Unfortunately, the rest of the album is of questionable quality. Take the single “Living After Midnight,” for example. This here song isn’t even metal – more like a song off Turbo sans a little bit of the suck. Sure, it’s great for parties, but so is every other glam song. There are too many choruses and not enough variation to keep the listener interested, and despite a decent classic-rocking solo, the repetitiveness kills the song.

Other atrocities include the nauseously inane “Metal Gods” refrain (Priest sounds bored out of their wits!) and everyone’s favorite punching bag, “United.”

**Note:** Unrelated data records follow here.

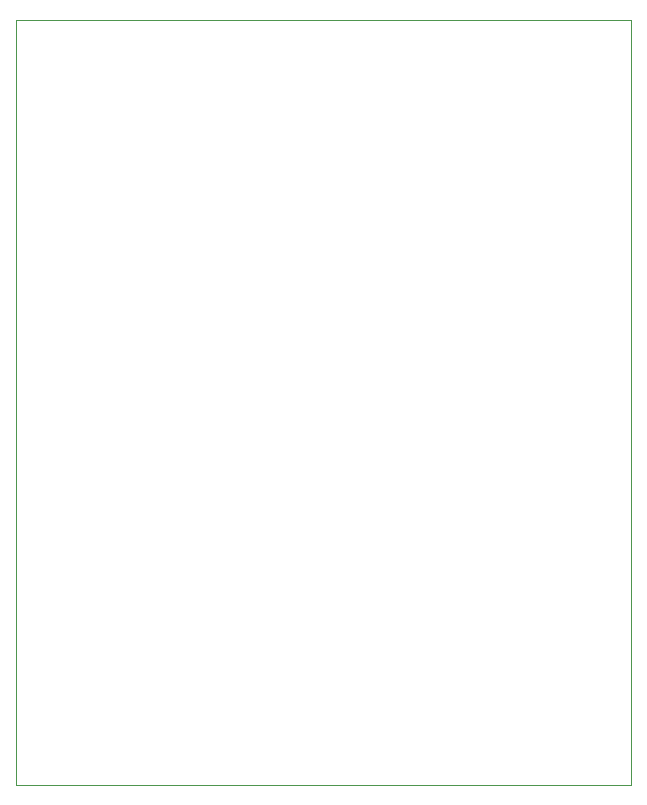
<source format=gbr>
%TF.GenerationSoftware,KiCad,Pcbnew,8.0.8*%
%TF.CreationDate,2025-02-20T22:09:20+11:00*%
%TF.ProjectId,panel,70616e65-6c2e-46b6-9963-61645f706362,rev?*%
%TF.SameCoordinates,Original*%
%TF.FileFunction,Profile,NP*%
%FSLAX46Y46*%
G04 Gerber Fmt 4.6, Leading zero omitted, Abs format (unit mm)*
G04 Created by KiCad (PCBNEW 8.0.8) date 2025-02-20 22:09:20*
%MOMM*%
%LPD*%
G01*
G04 APERTURE LIST*
%TA.AperFunction,Profile*%
%ADD10C,0.100000*%
%TD*%
G04 APERTURE END LIST*
D10*
X174535000Y-84799500D02*
X174535000Y-79799500D01*
X122465000Y-25000000D02*
X122465000Y-25999500D01*
X122465000Y-67639500D02*
X122465000Y-77799500D01*
X122465000Y-26999500D02*
X122465000Y-37159500D01*
X174535000Y-78799500D02*
X174535000Y-77799500D01*
X174535000Y-26999500D02*
X174535000Y-25999500D01*
X174535000Y-79799500D02*
X174535000Y-78799500D01*
X122465000Y-37159500D02*
X122465000Y-47319500D01*
X174535000Y-77799500D02*
X174535000Y-67639500D01*
X122465000Y-20000000D02*
X122465000Y-25000000D01*
X122465000Y-78799500D02*
X122465000Y-79799500D01*
X174535000Y-47319500D02*
X174535000Y-37159500D01*
X174535000Y-57479500D02*
X174535000Y-47319500D01*
X122465000Y-25999500D02*
X122465000Y-26999500D01*
X122465000Y-84799500D02*
X174535000Y-84799500D01*
X174535000Y-20000000D02*
X122465000Y-20000000D01*
X122465000Y-79799500D02*
X122465000Y-84799500D01*
X174535000Y-37159500D02*
X174535000Y-26999500D01*
X122465000Y-47319500D02*
X122465000Y-57479500D01*
X122465000Y-77799500D02*
X122465000Y-78799500D01*
X122465000Y-57479500D02*
X122465000Y-67639500D01*
X174535000Y-25999500D02*
X174535000Y-25000000D01*
X174535000Y-67639500D02*
X174535000Y-57479500D01*
X174535000Y-25000000D02*
X174535000Y-20000000D01*
M02*

</source>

The latter song is (almost) the worst pre-Turbo song Priest ever unleashed. It opens with a promising riff reminiscent of the title track of the previous album, and then proceeds to embarrass the band with its shameless crowd-pleaser chorus. Its saving grace is its fortunate advantage in quality over “Take On the World.”

Once British Steel was through, Priest began the most turbulent phase of its career. Priest could not keep up the quality from this point on. First came the awful Point of Entry, then the masterpiece we know as Screaming for Vengeance. Next we got the inconsistent Defenders of the Faith, followed by every headbanger’s nightmare from which Priest never recovered. We may never see Priest’s glory days again… at least in the studio.